発見したのが昨日の朝。 入店したのが本日の夜。 凄い店ですねぇ。
何が凄いって、楽しいんです。
別にオヤジやオバチャンが饒舌なわけでもなく、私自身も無言なのに楽しくて、ジャック ・ ヒギンズ著 「鷲は飛び立った」 早川書房が、ただの1ペイジも読めません。
STRAC?交流会の席上、丸徳さんに 「頼まなくてもバンバン出てくる店」
とはお聞きしていましたが、あれほどとは。筆記用具が無くては、とてもすべては記録しきれません。
とりあえず、私の記憶を辿ってみれば ・ ・ ・
狭い間口。 店にはいると右側に6人ほどのカウンター。 その中が調理場。奥に4人掛けのテイブルが一つに、2畳ほどの入れ込み。
メニュは天井から下がったセコい紙に
「ミルクワンタン」 「焼飯」 「煮込みライス」 「半分煮込み焼飯」
この4種類のみ。
カウンターに座って 「なに頼もうかなぁ、困ったなぁ」 と思いながらとりあえず 「冷酒をお願いします」
と言いました。例のペコペコの安っぽいアルミの急須がありますね、冷酒は、あれで供されます。 推定容量1.5合。

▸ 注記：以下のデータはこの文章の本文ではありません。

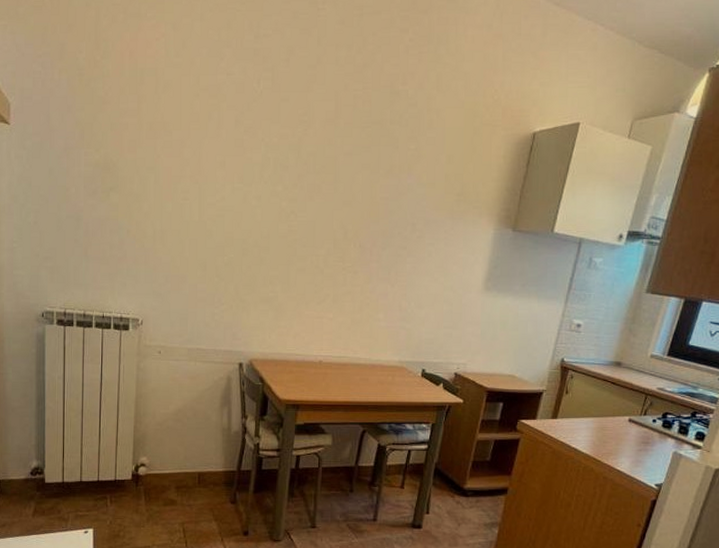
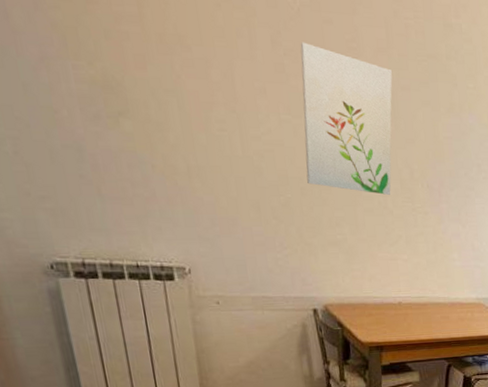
wall art: none [249,119,338,254] -> present [300,42,393,195]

いやぁ、丸徳さんのおっしゃる通り、酒の肴が出るわ出るわ。
いきなり、といった感じで 「スープ」 (小さな中華ドンブリに入ったニンニク風味コンソメ)
「白菜の漬物」
「茹でたサザエの肝臓とワカメ」
「鯵のひらき」
「氷頭なます」
おばちゃんが 「これ、オニーサン好きそうだから」 と言いながら出してくれました。
鯵のひらきの頭まで食べてしまったあたりを、観察されたのでしょうか。
この 「氷頭なます」 が美味くて、おばちゃんを褒めると
「アラスカの熊は、鮭の頭と内臓しか食べないそうね。 私なんか ミノモンタ が体にいいって言えば、なんでも食べちゃうけど」
「鰻のヒレぐるぐる巻き串焼き」(鰻の小さなヒレを、何十枚も集めて1串にまとめる根性が凄い)
「モツ煮」 (モツは鶏モツ。 スープはコンソメ)
「チャーハン」 (スープと同じく小さな中華ドンブリ)
「胡瓜、茄子の漬物、梅干し」
「トコロテン」(トコロテンなんて、30年以上ぶりに食べてしまいました)
「トロロイモのおろしたやつ」
「タコブツ」
ここでさすがに降参して、すかさず 「すいません、ミルクワンタンの小さいの下さい」
おばちゃん 「小さいので足りるの?」
私 「はい、大丈夫です」
おばちゃん 「怪しいなぁ。 足りなかったら、お代わりしてね」
ミルクワンタンは、暖かい牛乳にコンソメスープのモツ煮を入れて、そこに湯がいたワンタンを投入します。しみじみとした滋味とコクがあって美味いですねぇ、これが。
私のような飲み食いの速い人間で、滞在時間は45分。勘定は3000円ぴったり。